- **Problem**
The complete set of records below must be repeated precisely as given.

(Items from a dataset)
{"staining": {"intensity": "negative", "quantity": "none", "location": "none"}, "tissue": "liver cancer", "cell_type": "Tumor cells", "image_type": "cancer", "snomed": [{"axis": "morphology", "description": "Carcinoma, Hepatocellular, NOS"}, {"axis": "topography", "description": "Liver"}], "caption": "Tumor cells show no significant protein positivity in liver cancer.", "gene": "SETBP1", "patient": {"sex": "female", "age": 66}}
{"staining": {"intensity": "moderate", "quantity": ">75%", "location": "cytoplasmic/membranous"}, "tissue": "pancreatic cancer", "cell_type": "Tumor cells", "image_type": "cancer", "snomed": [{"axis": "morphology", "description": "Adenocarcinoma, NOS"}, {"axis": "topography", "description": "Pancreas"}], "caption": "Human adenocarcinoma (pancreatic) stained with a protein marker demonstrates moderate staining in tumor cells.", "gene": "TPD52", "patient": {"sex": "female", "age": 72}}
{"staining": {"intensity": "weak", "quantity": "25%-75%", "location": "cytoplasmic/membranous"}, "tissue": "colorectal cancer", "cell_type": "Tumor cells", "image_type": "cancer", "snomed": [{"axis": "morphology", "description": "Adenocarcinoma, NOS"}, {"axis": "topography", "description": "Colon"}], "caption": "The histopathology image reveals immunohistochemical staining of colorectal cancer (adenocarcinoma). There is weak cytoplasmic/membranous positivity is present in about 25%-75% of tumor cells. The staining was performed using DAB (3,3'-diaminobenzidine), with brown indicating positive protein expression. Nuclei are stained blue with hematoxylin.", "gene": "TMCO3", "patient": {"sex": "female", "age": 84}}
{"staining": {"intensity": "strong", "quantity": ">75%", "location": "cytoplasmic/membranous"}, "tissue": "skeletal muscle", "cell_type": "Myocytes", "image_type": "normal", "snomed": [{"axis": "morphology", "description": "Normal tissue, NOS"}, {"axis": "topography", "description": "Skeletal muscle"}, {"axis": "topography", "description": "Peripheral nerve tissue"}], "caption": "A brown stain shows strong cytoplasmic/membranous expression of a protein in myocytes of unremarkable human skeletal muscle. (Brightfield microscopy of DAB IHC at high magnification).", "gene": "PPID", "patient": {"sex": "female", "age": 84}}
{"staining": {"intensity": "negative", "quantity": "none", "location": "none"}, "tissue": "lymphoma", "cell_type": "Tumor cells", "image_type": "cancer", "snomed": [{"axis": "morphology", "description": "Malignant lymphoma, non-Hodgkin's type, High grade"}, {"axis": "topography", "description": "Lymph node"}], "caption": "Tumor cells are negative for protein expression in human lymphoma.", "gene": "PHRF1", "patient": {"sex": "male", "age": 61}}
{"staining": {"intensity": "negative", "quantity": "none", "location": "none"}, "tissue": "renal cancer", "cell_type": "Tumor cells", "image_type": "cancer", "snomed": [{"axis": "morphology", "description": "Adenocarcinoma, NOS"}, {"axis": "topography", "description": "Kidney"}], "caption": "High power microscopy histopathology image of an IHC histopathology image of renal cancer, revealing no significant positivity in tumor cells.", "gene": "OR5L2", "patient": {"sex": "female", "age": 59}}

- **Task solution**
{"staining": {"intensity": "negative", "quantity": "none", "location": "none"}, "tissue": "liver cancer", "cell_type": "Tumor cells", "image_type": "cancer", "snomed": [{"axis": "morphology", "description": "Carcinoma, Hepatocellular, NOS"}, {"axis": "topography", "description": "Liver"}], "caption": "Tumor cells show no significant protein positivity in liver cancer.", "gene": "SETBP1", "patient": {"sex": "female", "age": 66}}
{"staining": {"intensity": "moderate", "quantity": ">75%", "location": "cytoplasmic/membranous"}, "tissue": "pancreatic cancer", "cell_type": "Tumor cells", "image_type": "cancer", "snomed": [{"axis": "morphology", "description": "Adenocarcinoma, NOS"}, {"axis": "topography", "description": "Pancreas"}], "caption": "Human adenocarcinoma (pancreatic) stained with a protein marker demonstrates moderate staining in tumor cells.", "gene": "TPD52", "patient": {"sex": "female", "age": 72}}
{"staining": {"intensity": "weak", "quantity": "25%-75%", "location": "cytoplasmic/membranous"}, "tissue": "colorectal cancer", "cell_type": "Tumor cells", "image_type": "cancer", "snomed": [{"axis": "morphology", "description": "Adenocarcinoma, NOS"}, {"axis": "topography", "description": "Colon"}], "caption": "The histopathology image reveals immunohistochemical staining of colorectal cancer (adenocarcinoma). There is weak cytoplasmic/membranous positivity is present in about 25%-75% of tumor cells. The staining was performed using DAB (3,3'-diaminobenzidine), with brown indicating positive protein expression. Nuclei are stained blue with hematoxylin.", "gene": "TMCO3", "patient": {"sex": "female", "age": 84}}
{"staining": {"intensity": "strong", "quantity": ">75%", "location": "cytoplasmic/membranous"}, "tissue": "skeletal muscle", "cell_type": "Myocytes", "image_type": "normal", "snomed": [{"axis": "morphology", "description": "Normal tissue, NOS"}, {"axis": "topography", "description": "Skeletal muscle"}, {"axis": "topography", "description": "Peripheral nerve tissue"}], "caption": "A brown stain shows strong cytoplasmic/membranous expression of a protein in myocytes of unremarkable human skeletal muscle. (Brightfield microscopy of DAB IHC at high magnification).", "gene": "PPID", "patient": {"sex": "female", "age": 84}}
{"staining": {"intensity": "negative", "quantity": "none", "location": "none"}, "tissue": "lymphoma", "cell_type": "Tumor cells", "image_type": "cancer", "snomed": [{"axis": "morphology", "description": "Malignant lymphoma, non-Hodgkin's type, High grade"}, {"axis": "topography", "description": "Lymph node"}], "caption": "Tumor cells are negative for protein expression in human lymphoma.", "gene": "PHRF1", "patient": {"sex": "male", "age": 61}}
{"staining": {"intensity": "negative", "quantity": "none", "location": "none"}, "tissue": "renal cancer", "cell_type": "Tumor cells", "image_type": "cancer", "snomed": [{"axis": "morphology", "description": "Adenocarcinoma, NOS"}, {"axis": "topography", "description": "Kidney"}], "caption": "High power microscopy histopathology image of an IHC histopathology image of renal cancer, revealing no significant positivity in tumor cells.", "gene": "OR5L2", "patient": {"sex": "female", "age": 59}}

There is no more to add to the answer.